(Work item): Please transcribe the records from their first line through the line containing "mangler må være en tidlig udgave siden", keeping each line word for word.

++++ Given records

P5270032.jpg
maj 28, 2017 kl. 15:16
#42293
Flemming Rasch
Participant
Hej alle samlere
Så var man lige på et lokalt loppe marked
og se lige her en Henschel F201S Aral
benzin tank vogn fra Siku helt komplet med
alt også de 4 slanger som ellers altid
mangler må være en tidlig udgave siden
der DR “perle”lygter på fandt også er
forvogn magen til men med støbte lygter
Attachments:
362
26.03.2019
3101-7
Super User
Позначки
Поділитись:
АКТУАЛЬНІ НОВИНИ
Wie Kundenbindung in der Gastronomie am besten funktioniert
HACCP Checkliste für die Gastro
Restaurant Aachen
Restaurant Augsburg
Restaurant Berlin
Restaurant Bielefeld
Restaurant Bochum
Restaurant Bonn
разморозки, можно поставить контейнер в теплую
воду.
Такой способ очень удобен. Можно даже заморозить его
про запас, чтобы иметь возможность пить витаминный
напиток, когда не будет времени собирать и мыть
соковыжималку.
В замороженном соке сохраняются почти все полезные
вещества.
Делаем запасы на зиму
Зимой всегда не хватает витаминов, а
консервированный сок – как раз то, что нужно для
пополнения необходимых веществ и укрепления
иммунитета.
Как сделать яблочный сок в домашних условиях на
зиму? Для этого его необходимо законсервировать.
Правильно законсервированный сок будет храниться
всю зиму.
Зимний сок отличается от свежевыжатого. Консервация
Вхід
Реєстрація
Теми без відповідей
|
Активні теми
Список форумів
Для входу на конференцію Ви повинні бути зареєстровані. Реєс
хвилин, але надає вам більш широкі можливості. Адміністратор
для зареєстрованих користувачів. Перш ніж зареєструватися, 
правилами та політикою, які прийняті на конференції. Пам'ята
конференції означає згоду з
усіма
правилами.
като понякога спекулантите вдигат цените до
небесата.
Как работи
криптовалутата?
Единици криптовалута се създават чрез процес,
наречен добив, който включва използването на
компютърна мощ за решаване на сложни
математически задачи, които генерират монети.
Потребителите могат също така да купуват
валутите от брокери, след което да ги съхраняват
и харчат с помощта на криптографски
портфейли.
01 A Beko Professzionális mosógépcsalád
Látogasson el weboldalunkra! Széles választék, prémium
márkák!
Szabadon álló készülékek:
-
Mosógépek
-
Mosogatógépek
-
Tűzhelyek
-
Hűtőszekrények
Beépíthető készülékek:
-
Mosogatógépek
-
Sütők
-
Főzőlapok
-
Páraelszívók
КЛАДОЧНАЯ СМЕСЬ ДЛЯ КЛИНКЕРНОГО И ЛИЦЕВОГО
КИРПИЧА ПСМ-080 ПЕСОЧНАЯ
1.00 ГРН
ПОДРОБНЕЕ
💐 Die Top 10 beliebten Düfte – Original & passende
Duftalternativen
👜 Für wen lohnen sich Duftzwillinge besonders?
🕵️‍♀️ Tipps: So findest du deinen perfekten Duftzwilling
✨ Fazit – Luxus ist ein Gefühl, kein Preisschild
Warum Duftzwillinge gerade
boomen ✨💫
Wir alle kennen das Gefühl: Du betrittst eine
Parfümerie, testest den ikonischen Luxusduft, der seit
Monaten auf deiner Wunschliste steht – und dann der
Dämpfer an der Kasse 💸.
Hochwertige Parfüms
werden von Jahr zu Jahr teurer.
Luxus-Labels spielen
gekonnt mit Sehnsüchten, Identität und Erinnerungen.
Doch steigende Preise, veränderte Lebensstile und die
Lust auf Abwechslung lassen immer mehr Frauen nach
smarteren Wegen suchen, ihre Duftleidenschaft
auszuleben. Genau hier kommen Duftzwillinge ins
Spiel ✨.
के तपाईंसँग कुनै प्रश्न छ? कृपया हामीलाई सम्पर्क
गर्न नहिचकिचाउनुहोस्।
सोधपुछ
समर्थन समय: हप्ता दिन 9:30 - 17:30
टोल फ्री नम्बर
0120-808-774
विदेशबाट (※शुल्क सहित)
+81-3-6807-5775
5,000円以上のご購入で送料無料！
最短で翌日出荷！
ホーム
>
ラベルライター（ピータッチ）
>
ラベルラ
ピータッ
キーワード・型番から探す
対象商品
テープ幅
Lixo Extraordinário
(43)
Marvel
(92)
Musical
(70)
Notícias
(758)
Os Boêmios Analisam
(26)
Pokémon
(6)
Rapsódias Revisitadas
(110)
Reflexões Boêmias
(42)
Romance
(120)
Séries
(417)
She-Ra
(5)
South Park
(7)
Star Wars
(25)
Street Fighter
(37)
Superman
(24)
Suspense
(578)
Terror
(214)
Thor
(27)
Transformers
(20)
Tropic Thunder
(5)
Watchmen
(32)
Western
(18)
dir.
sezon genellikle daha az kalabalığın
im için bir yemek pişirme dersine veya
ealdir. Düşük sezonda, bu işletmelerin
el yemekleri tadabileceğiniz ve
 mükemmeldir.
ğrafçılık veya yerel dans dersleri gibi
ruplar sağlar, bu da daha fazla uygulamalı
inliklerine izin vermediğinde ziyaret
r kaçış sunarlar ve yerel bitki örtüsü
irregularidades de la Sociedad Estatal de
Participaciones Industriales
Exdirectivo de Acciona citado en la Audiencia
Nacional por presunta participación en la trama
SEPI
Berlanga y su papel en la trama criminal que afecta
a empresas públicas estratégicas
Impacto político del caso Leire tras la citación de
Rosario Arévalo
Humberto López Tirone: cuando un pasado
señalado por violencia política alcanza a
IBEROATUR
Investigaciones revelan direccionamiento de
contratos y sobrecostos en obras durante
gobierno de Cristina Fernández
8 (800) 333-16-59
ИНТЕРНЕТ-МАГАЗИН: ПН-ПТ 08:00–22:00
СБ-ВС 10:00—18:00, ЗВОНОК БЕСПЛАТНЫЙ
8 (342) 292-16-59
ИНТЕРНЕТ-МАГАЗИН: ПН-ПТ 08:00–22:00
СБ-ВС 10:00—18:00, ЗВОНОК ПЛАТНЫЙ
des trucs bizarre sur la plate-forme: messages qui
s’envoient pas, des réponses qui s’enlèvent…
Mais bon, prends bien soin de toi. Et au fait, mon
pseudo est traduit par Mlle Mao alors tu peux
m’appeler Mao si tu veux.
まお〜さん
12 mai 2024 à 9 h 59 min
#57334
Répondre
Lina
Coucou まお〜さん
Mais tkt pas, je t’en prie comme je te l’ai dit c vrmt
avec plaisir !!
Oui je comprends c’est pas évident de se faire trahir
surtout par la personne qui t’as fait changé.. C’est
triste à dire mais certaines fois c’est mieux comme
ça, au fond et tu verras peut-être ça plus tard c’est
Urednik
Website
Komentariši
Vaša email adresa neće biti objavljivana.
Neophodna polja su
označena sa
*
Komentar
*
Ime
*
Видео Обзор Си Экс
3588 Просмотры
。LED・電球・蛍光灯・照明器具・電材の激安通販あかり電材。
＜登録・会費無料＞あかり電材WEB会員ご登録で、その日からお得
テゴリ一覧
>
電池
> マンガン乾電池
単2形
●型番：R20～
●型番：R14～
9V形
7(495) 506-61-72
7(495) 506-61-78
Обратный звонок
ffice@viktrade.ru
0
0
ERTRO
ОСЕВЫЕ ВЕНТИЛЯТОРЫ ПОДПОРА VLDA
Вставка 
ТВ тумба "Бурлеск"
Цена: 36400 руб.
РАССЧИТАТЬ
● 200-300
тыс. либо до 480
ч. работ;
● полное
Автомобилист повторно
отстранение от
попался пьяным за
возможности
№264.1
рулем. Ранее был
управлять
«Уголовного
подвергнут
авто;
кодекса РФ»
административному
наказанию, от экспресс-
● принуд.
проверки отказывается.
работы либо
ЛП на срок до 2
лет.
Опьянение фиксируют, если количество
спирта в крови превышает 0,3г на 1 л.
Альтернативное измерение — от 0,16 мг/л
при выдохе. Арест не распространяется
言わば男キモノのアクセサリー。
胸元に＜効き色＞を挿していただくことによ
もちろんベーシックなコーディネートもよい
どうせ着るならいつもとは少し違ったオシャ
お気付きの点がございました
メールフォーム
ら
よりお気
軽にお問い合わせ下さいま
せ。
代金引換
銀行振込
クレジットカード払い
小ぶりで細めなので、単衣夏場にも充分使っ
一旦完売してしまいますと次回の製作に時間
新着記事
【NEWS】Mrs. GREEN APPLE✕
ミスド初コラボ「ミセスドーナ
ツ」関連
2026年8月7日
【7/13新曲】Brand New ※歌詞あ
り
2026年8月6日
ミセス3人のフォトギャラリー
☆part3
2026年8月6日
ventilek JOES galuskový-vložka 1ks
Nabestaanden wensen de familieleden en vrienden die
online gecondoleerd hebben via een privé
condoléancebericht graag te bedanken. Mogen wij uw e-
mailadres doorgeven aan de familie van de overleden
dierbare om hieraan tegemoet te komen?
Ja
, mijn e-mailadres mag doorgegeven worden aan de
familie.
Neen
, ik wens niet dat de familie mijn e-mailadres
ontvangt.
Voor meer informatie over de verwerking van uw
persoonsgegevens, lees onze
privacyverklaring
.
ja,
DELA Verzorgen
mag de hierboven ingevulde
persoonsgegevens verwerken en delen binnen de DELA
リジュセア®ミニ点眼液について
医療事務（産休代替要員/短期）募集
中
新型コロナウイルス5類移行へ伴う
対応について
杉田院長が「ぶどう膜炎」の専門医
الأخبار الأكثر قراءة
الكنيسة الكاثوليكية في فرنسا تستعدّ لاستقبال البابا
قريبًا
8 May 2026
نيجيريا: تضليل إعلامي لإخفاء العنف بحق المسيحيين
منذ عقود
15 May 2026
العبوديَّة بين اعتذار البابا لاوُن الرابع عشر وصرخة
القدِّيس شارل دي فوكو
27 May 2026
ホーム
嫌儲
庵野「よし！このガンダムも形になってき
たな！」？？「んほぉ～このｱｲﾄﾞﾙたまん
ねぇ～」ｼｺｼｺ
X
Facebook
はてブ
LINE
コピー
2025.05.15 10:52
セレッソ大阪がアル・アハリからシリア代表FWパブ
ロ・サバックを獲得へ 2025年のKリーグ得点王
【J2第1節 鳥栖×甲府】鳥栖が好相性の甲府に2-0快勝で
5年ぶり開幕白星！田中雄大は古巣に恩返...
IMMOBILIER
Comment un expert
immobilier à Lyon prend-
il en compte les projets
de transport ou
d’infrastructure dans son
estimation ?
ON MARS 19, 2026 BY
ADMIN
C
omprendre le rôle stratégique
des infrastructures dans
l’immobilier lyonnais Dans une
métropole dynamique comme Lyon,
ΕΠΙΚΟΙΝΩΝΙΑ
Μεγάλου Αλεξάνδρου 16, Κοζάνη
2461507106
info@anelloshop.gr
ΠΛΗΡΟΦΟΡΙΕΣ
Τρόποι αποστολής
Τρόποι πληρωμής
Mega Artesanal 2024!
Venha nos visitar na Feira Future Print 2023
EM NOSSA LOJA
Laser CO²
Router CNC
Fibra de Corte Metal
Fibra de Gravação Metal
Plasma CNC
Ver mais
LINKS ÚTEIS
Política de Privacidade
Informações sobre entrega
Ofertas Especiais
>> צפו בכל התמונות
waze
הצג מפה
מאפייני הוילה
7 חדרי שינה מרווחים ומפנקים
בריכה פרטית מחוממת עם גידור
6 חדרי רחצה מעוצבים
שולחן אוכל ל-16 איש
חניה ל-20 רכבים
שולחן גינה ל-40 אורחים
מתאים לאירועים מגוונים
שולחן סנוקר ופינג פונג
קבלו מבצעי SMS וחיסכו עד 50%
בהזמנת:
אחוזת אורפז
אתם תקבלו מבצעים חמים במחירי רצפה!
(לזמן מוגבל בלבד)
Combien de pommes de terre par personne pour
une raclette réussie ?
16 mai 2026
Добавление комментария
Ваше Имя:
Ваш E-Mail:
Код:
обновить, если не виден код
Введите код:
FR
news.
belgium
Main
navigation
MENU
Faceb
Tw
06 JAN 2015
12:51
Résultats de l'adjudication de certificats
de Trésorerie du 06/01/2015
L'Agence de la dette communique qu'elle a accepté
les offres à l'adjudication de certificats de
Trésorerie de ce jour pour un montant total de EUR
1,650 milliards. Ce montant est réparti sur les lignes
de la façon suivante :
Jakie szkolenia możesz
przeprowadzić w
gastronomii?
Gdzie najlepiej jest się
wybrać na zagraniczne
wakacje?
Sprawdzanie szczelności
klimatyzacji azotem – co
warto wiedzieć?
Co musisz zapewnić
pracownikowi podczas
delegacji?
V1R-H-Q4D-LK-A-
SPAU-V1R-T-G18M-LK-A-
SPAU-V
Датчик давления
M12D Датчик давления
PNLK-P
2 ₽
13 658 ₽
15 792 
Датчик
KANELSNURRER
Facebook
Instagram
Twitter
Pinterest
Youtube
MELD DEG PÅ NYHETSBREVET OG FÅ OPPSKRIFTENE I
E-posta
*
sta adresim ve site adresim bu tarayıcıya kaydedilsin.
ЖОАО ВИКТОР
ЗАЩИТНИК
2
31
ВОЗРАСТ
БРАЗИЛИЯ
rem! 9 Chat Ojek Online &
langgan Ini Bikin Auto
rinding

++++++++

(Answer to this exercise):
P5270032.jpg
maj 28, 2017 kl. 15:16
#42293
Flemming Rasch
Participant
Hej alle samlere
Så var man lige på et lokalt loppe marked
og se lige her en Henschel F201S Aral
benzin tank vogn fra Siku helt komplet med
alt også de 4 slanger som ellers altid
mangler må være en tidlig udgave siden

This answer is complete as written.